Assets under management in private debt in Asia-Pacific increased to $92.9 billion as of September 2023, according to new data from Preqin.
This represents an impressive sixfold surge over the past decade and a 2.5 times rise over the last five years.
“While regional banks dominate credit provision in APAC, their conservative lending standards often fail to meet the diverse financing needs of many businesses, representing an opportunity for private debt managers to highlight their services as a potentially better placed intermediate,” Preqin wrote in its latest Private Debt in APAC report.
“With its floating rate nature, the asset class is well positioned to deliver consistent income for investors in today’s high-interest rate environment. While investor interest has predominantly been in North America and Europe, the Asia-Pacific region is rapidly gaining recognition.”
However, the firm conceded that the region has faced challenges in recent years, including fund closures.

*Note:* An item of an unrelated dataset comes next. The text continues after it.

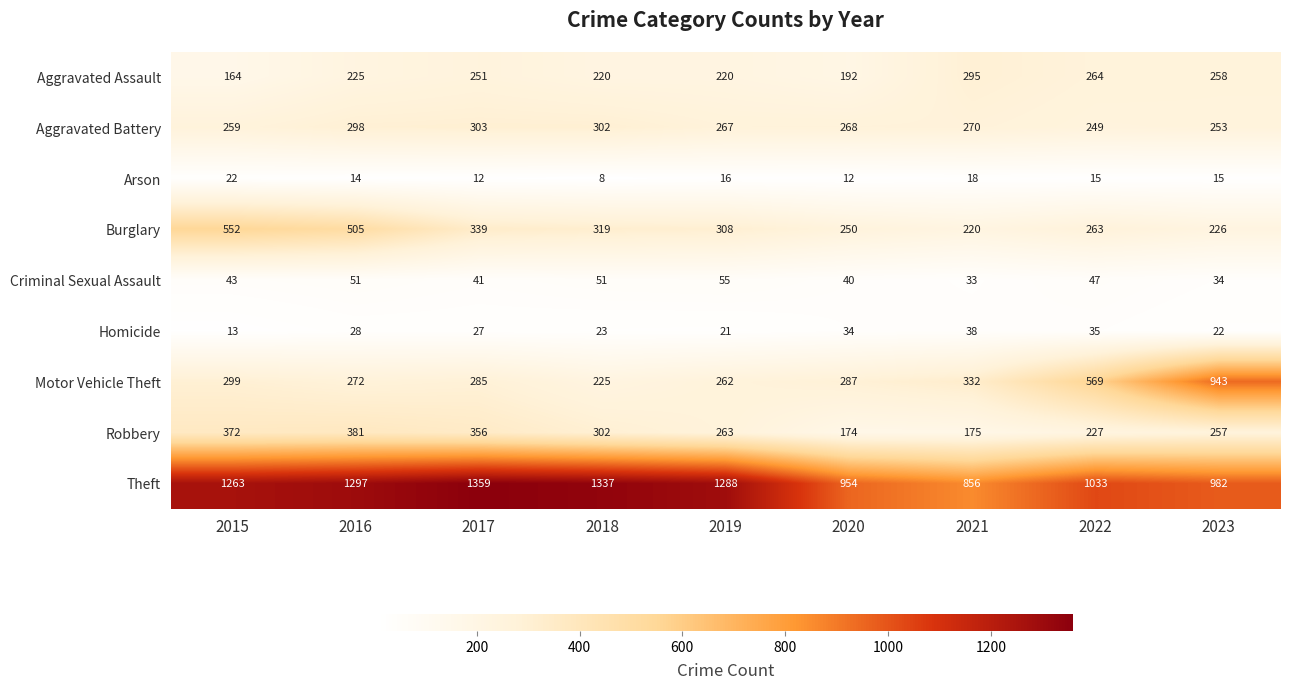

What value does the Aggravated Battery series have at 2021, to the nearest 5?

270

Fund closures have, however, slowed with 51 reported in 2021, 40 in 2022, and 25 in 2023.
Aggregate capital raised by these funds also declined from almost $8 billion in 2022 to $5 billion in 2023, a third of the $15 billion raised in 2021.
Preqin said that part of the reason for this decline may stem from investor caution regarding the “relative nascency” of APAC private debt managers compared with their more established counterparts globally, and their track record in navigating a new market environment.
“The test for managers now is to demonstrate their ability to effectively manage risk in a higher interest rate environment, which can lead to increased default rates and more volatile credit conditions,” the firm said.
“The APAC private debt market is ripe with opportunities, and managers who overcome challenges related to investor perception and risk management can succeed in this evolving landscape.”
Looking more closely at the region, India and Japan-focused funds raised 31 per cent and 29 per cent of the total regional capital in 2024 by June, respectively.
Australia, meanwhile, has historically accounted for 0 per cent of all capital raised – aside from the 1 per cent contribution it made to APAC in 2019 – but this calendar year-to-date has seen Australia contribute 3 per cent of all capital raised in the region.
Moving to the proportion of funds by regional focus over this same period, Preqin revealed that Japan has taken the lead in the APAC region with 42 per cent of the total, followed by South Korea and India, with 25 per cent and 17 per cent funds, respectively.
Australia accounted for 8 per cent of APAC-focused funds, an improvement over the 0 per cent reading for 2023, and the peak of 3 per cent that Australia maintained over 2019 and 2020.
“Private debt AUM in APAC still represents only about 3 per cent of total private capital AUM in APAC and 5 per cent of global private debt AUM, indicating substantial room for further expansion. The region’s pressing need for financing could help fuel this expansion,” Preqin said.
Despite its relatively small size compared to global standards, private debt in the APAC is becoming more popular with assets under management more than doubling in five years, Preqin’s head of APAC and valuations, Angela Lai, has reiterated in the firms recent Alternatives in APAC Webinar.
Lai explained that in the APAC, traditional banks still dominate lending with investors turning to private debt as part of their “distressed strategies”. Conversely, in North America and Europe, “private debt can often compete with banks directly as a primary lender”.
Due to the higher proportion of high-risk strategies, Lai noted that Preqin’s performance forecast for private debt is higher in APAC than in other regions.